Istilah Jawa Wurung Landa Durung
merupakan pasemon (sindiran) di kalangan orang Jawa, bahwa orang jawa yang
keluar dari agama Islam dan menganut agama Kristen adalah orang yang kehilangan
jati diri. Sebab pada masa lalu, orang Jawa identik dengan agama Islam. Bahkan
kalau ada orang Jawa yang keluar dari Islam disebut sebagai “Wong Jawa Ilang
Jawane”.
Soegijapranata, Korban
Kristenisasi
(Oleh: Arif Wibowo, Peneliti Pusat
Studi Peradaban Islam)
Tanggal 25 November 1896 [2],
Soegijapranata lahir, yang pada masa itu merupakan era keemasan bagi
kegiatan missionarisme di Indonesia. Misionarisme telah langsung diprogramkan
oleh partai yang berkuasa saat itu di Belanda, yaitu Partai berbasis agama,
Partai Katolik. Semangat misionaris kalangan Kristen didukung secara finansial,
baik berupa gaji dan tunjangan hidup lainnya serta berbagai fasilitas pendukung
seperti perumahan, alat transportasi dsb. Selain itu, kebebasan bergerak
misionaris juga didukung untuk mobilitas ke seluruh wilayah Hindia Belanda.
Pada masa seperti itulah, seorang anak bernama Soegijapranata lahir dan
bertumbuh.
Berbeda dengan anak-anak lain yang
mudah menyerah dan mengkonversi ke Islamannya menjadi Katolik, Soegija kecil
termasuk ”fanatik” dengan keislamannya. Hal ini dikarenakan dalam diri Soegija
masih mengalir darah kiai dari kakeknya yang bernama Kiai Soepa, seorang kiai
yang cukup terkenal di Yogyakarta. Selain itu Soegija kecil, sebelum sekolah di
Kolese Xaverius mempunyai sahabat karib yang alim. Sahabatnya itu sering
mengajarkan bahasa Arab dan menceritakan kisah para nabi kepada Soegija kecil.
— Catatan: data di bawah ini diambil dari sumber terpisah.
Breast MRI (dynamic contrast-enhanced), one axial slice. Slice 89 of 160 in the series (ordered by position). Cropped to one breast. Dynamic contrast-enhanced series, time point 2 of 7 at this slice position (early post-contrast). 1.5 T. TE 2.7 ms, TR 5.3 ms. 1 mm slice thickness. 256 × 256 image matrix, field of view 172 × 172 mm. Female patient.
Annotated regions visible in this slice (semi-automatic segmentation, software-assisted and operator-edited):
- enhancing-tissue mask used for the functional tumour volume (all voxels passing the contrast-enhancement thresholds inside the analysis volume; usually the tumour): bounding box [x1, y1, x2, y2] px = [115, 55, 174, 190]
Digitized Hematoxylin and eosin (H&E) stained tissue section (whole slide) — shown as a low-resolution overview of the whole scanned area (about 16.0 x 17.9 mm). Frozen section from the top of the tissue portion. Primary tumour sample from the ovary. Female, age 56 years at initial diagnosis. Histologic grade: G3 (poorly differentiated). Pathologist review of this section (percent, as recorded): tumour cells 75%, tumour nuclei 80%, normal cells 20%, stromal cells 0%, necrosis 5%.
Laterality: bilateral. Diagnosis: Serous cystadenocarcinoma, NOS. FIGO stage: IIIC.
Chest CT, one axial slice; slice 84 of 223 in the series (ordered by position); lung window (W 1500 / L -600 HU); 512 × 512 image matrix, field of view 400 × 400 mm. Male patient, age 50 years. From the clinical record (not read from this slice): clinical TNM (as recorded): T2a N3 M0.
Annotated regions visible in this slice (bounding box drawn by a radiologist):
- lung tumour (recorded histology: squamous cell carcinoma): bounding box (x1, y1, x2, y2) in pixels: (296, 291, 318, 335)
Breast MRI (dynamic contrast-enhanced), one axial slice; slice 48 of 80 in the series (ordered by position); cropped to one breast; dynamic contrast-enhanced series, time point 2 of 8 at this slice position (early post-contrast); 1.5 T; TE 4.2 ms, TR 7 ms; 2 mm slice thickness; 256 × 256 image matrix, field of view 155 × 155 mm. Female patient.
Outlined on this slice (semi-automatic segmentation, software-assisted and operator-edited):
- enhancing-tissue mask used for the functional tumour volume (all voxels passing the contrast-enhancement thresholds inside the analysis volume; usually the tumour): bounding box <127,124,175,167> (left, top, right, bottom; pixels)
Juga ditunjang dengan keberadaan rumahnya, yang merupakan keturunan Kiai, dekat
dengan masjid [3].
Oleh karena itu, meskipun memutuskan
untuk melanjutkan sekolah guru di Kolese Xaverius, Soegija kecil berulangkali
menjelaskan bahwa kesediaannya sekolah di Muntilan adalah untuk menjadi guru,
bukan menjadi Katolik. Pada masa-masa awal di Muntilan, Soegija mengambil jarak
dalam pergaulan. Bahkan untuk mempertahankan prinsipnya tersebut Soegija sering
bertengkar dengan para seniornya yang membujuknya untuk menjadi Katolik. Akan
tetapi intensitas pergaulan dan pengajaran di Muntilan kemudian mengubah
pandangan Soegijapranata.
(Bagian II)
Pendekatan yang lembut dan santun
dari Van Lith dan para Romo yang menjadi pembimbing di Kolese Xaverius, pelan
tapi pasti menggoyahkan keimanan Soegija. Kesan akan kedekatan ini diceritakan
oleh Soegija:
"Kehidupan asrama
diselenggarakan dalam suasana keluarga. Di sana disediakan beraneka ragam
permainan dan seperangkat gamelan. Romo van Lith sering mengisahkan kisah
sejarah yang terjadi di Eropa atau bercerita hal-hal yang lucu. Ini membuka
wawasan pengetahuan anak yang disampaikan secara segar dan dan diselingi dengan
gelak tawa. Romo van Lith mengusahakan terciptanya hubungan yang dekat antara
guru dan murid. Sebagaimana diceritakan mantan muridnya bahwa di dalam kelas,
Romo van Lith tidak segan-segan membagikan makanan sambil berucap ”Iki tanda
tresna, bocah” (Anak-anak, ini adalah tanda cinta kasih) [4]. "Akhirnya
Soegija pun luluh, bahkan kemudian justru, Soegija kecil, yang waktu itu masih
berumur 13 tahun, yang meminta kepada Van Lith untuk mendapatkan pengajaran
agama Katolik, bahkan akhirnya minta untuk dibaptis. Sebuah pertarungan iman
yang tentu saja tidak seimbang.
Seorang Soegija kecil yang ingin
derajatnya naik menjadi priyayi, guru yang merupakan kelas terhormat di
kalangan bangsa terjajah, ketika memasuki Kolese Xaverius di tahun 1909,
bertarung dengan iman Van Lith dan para Romo Jesuit senior. Hal ini dikuatkan
fakta bahwa Soegija bukanlah satu-satunya korban, sebab pada akhirnya semua
anak muslim yang sekolah di Kolese Xaverius berhasil di-Katolik-kan seperti
yang diuraikan oleh Kareel Steenbrink, yaitu anak-anak lelaki yang masuk
sekolah ini semuanya muslim dan semuanya tamat sebagai orang Katolik [5].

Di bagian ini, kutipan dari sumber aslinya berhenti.